> OBJECTIVE A:
Turn everything in the records from the very first line down to the line containing "road 2 (residential): [(41,0),(97,165)]", inclusive, into a numbered list, leaving out blank lines.

> TEXT PROVIDED:
>>>>

4

So I'm new to this Thread stuff and I wrote a simple program to test avoiding Race Conditions. My first attempt was with Named Inner classes :

/* App1.java */

package ehsan;

import java.util.concurrent.ExecutorService;
import java.util.concurrent.Executors;

public class App1{
    private final int poolSize = 10;
    private final int numLoop = 5;
    private int lastThread = 0;

    public App1() {
        ExecutorService taskList = Executors.newFixedThreadPool(poolSize);
        for (int i = 0;i < poolSize;i++) {
            taskList.execute(new Counter());
        }
        taskList.shutdown();
    }

    private class Counter implements Runnable{

        @Override
        public void run() {
            synchronized (this) {
                int currentThread = lastThread;
                System.out.println("Current thread : "+currentThread);
                lastThread = lastThread + 1;
            }
            System.out.println("Thread was executed");
        }
    }

}

and App1Test.java :

package ehsan;

import java.io.IOException;

public class Test {
    public static void main(String[] args) throws IOException {
        new App1();
    }
}

So as a result it showed : 

Current thread : 0
Thread was executed
Current thread : 1
Thread was executed
Current thread : 1
Thread was executed
Current thread : 3
Thread was executed
Current thread : 4
Thread was executed
Current thread : 5
Thread was executed
Current thread : 6
Thread was executed
Current thread : 7
Thread was executed
Current thread : 6
Current thread : 8
Thread was executed
Thread was executed

And whole things got mixed up and I'm facing Race conditions here even when I've use synchronized there.

<<<<

> TASK INPUT:
>>>>

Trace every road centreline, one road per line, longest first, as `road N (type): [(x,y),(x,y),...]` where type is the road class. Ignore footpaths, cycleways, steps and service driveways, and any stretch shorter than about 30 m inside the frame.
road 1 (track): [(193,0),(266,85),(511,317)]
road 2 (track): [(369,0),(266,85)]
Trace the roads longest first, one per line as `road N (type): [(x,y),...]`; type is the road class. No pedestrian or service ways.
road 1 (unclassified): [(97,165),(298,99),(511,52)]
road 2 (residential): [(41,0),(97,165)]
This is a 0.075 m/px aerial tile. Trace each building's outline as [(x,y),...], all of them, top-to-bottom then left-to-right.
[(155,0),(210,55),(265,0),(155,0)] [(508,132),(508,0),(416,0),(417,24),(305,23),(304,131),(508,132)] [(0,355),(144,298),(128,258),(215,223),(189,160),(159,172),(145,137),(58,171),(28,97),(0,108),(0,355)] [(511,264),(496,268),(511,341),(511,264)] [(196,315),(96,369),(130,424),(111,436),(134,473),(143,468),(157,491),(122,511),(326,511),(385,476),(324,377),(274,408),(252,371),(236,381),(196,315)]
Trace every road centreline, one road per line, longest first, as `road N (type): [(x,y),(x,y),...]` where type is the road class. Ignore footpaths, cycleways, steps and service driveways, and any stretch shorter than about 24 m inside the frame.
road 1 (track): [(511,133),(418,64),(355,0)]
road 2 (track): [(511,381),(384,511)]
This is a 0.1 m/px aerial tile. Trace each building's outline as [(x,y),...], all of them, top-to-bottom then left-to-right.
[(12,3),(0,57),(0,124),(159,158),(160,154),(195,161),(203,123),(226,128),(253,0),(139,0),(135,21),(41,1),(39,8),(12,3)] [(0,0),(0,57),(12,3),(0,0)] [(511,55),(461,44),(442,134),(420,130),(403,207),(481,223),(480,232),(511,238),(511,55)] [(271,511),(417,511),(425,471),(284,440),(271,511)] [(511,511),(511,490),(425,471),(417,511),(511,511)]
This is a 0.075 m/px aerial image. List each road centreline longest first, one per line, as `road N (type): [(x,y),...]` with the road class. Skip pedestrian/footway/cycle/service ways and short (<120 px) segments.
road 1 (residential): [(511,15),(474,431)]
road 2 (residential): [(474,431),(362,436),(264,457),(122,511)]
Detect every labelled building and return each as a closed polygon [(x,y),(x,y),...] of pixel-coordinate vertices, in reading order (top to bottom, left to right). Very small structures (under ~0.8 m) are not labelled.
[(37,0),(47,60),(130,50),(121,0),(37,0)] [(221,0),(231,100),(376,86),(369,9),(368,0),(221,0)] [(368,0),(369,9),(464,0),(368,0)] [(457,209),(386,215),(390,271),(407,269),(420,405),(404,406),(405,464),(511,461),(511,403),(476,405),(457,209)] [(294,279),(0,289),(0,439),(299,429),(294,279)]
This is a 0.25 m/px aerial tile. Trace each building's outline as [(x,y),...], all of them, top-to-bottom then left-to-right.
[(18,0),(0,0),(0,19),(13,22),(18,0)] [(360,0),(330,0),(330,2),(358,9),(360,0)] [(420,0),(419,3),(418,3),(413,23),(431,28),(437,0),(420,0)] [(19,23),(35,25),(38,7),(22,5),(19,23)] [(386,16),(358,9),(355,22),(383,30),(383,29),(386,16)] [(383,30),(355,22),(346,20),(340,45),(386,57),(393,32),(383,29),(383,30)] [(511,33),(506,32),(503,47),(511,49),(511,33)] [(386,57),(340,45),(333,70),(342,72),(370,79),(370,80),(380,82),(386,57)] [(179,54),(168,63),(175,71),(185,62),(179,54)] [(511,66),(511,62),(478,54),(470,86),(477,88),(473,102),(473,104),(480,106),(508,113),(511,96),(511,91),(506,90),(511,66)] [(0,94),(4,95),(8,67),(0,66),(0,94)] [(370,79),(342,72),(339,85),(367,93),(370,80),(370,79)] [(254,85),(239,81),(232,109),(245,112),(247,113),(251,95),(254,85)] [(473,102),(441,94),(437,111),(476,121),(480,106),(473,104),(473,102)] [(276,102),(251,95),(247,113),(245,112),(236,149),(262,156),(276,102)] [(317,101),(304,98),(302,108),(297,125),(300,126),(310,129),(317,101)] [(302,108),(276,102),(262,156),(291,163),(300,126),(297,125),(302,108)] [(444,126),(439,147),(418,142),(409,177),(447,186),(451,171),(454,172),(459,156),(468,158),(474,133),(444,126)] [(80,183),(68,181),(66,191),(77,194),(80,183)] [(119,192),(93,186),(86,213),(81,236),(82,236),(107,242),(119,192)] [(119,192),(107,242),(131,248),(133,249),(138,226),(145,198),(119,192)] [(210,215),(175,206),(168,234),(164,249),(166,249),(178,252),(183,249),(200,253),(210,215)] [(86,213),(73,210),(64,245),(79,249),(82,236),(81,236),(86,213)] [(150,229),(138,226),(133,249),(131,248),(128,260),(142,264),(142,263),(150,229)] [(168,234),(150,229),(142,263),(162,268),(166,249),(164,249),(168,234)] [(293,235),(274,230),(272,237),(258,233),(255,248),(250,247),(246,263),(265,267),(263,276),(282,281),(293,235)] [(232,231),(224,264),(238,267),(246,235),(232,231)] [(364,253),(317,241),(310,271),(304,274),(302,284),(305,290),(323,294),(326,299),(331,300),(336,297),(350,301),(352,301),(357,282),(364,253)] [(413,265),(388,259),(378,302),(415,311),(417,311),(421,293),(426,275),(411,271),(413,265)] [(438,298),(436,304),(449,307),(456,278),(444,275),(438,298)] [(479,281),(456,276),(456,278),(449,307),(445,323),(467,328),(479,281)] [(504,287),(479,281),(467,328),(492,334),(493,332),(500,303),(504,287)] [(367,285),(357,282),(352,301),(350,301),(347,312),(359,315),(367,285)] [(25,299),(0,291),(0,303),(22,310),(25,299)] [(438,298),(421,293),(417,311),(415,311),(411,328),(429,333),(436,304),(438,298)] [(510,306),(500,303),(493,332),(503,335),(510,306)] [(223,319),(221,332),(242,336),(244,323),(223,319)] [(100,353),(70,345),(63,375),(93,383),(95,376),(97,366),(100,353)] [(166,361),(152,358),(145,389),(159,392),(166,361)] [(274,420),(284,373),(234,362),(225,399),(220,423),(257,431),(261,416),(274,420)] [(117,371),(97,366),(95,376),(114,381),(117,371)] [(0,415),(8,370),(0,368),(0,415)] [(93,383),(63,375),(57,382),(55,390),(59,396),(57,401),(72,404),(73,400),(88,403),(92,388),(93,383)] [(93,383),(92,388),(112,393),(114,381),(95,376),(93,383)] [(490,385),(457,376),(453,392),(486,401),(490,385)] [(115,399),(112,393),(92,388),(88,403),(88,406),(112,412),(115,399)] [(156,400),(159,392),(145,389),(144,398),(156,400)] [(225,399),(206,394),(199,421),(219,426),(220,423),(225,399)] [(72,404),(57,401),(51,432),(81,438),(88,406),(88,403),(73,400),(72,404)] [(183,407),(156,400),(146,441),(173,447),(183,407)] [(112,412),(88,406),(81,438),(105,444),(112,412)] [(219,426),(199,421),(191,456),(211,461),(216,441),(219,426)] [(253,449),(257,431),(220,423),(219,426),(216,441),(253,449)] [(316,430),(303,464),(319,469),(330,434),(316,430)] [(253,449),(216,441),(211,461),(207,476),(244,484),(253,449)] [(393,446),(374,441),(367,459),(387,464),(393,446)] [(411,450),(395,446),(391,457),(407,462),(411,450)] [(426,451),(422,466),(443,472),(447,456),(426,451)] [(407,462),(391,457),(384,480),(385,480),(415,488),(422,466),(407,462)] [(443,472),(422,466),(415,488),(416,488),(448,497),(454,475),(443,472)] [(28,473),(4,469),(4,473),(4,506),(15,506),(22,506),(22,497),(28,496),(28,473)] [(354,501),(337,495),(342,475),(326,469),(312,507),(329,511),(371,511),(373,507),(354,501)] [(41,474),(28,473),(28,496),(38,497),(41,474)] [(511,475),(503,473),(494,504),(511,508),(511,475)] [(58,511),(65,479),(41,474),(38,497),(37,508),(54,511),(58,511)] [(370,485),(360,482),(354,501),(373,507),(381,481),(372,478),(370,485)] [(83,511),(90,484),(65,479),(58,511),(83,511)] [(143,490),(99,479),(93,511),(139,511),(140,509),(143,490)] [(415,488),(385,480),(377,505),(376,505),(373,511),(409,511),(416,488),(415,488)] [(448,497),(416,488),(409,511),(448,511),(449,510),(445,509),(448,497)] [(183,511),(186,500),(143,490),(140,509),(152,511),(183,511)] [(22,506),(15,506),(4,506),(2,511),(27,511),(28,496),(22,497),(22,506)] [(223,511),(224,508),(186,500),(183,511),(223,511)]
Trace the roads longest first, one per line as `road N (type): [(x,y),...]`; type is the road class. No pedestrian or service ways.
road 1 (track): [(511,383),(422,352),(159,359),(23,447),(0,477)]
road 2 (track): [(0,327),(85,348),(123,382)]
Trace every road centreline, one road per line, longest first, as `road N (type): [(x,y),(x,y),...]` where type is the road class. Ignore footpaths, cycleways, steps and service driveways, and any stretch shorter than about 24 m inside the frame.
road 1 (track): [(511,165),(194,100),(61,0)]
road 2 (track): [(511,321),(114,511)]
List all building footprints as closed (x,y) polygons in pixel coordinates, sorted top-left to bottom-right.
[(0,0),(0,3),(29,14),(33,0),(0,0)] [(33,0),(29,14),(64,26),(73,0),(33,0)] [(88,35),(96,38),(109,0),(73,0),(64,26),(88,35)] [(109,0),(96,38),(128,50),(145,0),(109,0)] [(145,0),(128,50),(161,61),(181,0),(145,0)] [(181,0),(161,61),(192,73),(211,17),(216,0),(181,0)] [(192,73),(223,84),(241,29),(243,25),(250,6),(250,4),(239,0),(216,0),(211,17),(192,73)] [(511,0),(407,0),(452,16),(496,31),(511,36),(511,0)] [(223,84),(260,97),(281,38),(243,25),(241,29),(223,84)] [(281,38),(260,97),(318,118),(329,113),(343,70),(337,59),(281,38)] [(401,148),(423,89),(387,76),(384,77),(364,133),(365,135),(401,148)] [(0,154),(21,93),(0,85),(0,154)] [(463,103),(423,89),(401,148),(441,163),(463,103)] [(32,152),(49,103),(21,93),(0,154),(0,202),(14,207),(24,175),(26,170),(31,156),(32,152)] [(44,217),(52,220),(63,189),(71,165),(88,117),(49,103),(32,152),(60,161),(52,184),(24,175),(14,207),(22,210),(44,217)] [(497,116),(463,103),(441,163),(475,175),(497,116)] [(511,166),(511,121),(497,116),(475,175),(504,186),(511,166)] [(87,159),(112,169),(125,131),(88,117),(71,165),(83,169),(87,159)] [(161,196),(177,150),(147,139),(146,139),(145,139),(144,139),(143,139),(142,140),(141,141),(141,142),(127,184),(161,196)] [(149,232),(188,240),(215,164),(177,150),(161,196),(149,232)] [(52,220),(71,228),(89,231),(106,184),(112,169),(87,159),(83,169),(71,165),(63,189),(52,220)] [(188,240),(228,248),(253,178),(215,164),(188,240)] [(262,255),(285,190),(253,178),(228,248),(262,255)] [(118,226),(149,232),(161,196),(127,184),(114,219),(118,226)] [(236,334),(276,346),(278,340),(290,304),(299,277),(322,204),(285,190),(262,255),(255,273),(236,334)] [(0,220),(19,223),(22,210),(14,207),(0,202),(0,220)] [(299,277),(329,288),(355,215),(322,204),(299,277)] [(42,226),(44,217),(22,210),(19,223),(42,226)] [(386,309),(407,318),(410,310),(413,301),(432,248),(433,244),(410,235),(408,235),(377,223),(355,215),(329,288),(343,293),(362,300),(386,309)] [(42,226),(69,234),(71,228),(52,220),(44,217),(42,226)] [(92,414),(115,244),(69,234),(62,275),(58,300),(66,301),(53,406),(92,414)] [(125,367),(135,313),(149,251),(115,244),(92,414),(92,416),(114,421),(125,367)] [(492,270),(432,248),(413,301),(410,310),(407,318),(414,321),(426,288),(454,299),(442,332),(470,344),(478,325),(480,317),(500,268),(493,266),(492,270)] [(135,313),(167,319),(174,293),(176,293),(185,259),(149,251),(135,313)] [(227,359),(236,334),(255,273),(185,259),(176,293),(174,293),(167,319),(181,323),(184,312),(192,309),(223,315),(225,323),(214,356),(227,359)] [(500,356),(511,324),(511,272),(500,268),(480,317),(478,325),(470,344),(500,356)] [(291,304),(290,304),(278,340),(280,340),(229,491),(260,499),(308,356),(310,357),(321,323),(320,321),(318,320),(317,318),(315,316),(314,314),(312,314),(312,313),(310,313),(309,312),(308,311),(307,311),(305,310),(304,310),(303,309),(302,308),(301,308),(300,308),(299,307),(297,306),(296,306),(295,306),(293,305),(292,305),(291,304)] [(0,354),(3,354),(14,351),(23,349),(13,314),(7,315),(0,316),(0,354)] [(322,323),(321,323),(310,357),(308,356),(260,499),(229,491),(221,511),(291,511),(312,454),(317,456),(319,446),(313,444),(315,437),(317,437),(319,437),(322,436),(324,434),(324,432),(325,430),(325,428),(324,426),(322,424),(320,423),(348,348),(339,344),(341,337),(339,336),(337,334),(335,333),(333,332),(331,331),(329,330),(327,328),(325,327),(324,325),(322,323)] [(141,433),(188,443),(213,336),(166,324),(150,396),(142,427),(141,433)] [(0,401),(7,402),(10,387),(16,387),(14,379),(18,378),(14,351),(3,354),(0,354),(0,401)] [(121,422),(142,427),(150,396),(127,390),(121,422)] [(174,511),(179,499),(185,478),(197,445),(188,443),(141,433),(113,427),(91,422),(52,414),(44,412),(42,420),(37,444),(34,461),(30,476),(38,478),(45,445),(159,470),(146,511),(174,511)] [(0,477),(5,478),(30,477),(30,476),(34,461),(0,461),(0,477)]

<<<<

> OBJECTIVE B:
Restate the forum post about Java threads and race conditions word for word, in full.

> FULL RESPONSE A:
1. Trace every road centreline, one road per line, longest first, as `road N (type): [(x,y),(x,y),...]` where type is the road class. Ignore footpaths, cycleways, steps and service driveways, and any stretch shorter than about 30 m inside the frame.
2. road 1 (track): [(193,0),(266,85),(511,317)]
3. road 2 (track): [(369,0),(266,85)]
4. Trace the roads longest first, one per line as `road N (type): [(x,y),...]`; type is the road class. No pedestrian or service ways.
5. road 1 (unclassified): [(97,165),(298,99),(511,52)]
6. road 2 (residential): [(41,0),(97,165)]

> FULL RESPONSE B:
4

So I'm new to this Thread stuff and I wrote a simple program to test avoiding Race Conditions. My first attempt was with Named Inner classes :

/* App1.java */

package ehsan;

import java.util.concurrent.ExecutorService;
import java.util.concurrent.Executors;

public class App1{
    private final int poolSize = 10;
    private final int numLoop = 5;
    private int lastThread = 0;

    public App1() {
        ExecutorService taskList = Executors.newFixedThreadPool(poolSize);
        for (int i = 0;i < poolSize;i++) {
            taskList.execute(new Counter());
        }
        taskList.shutdown();
    }

    private class Counter implements Runnable{

        @Override
        public void run() {
            synchronized (this) {
                int currentThread = lastThread;
                System.out.println("Current thread : "+currentThread);
                lastThread = lastThread + 1;
            }
            System.out.println("Thread was executed");
        }
    }

}

and App1Test.java :

package ehsan;

import java.io.IOException;

public class Test {
    public static void main(String[] args) throws IOException {
        new App1();
    }
}

So as a result it showed : 

Current thread : 0
Thread was executed
Current thread : 1
Thread was executed
Current thread : 1
Thread was executed
Current thread : 3
Thread was executed
Current thread : 4
Thread was executed
Current thread : 5
Thread was executed
Current thread : 6
Thread was executed
Current thread : 7
Thread was executed
Current thread : 6
Current thread : 8
Thread was executed
Thread was executed

And whole things got mixed up and I'm facing Race conditions here even when I've use synchronized there.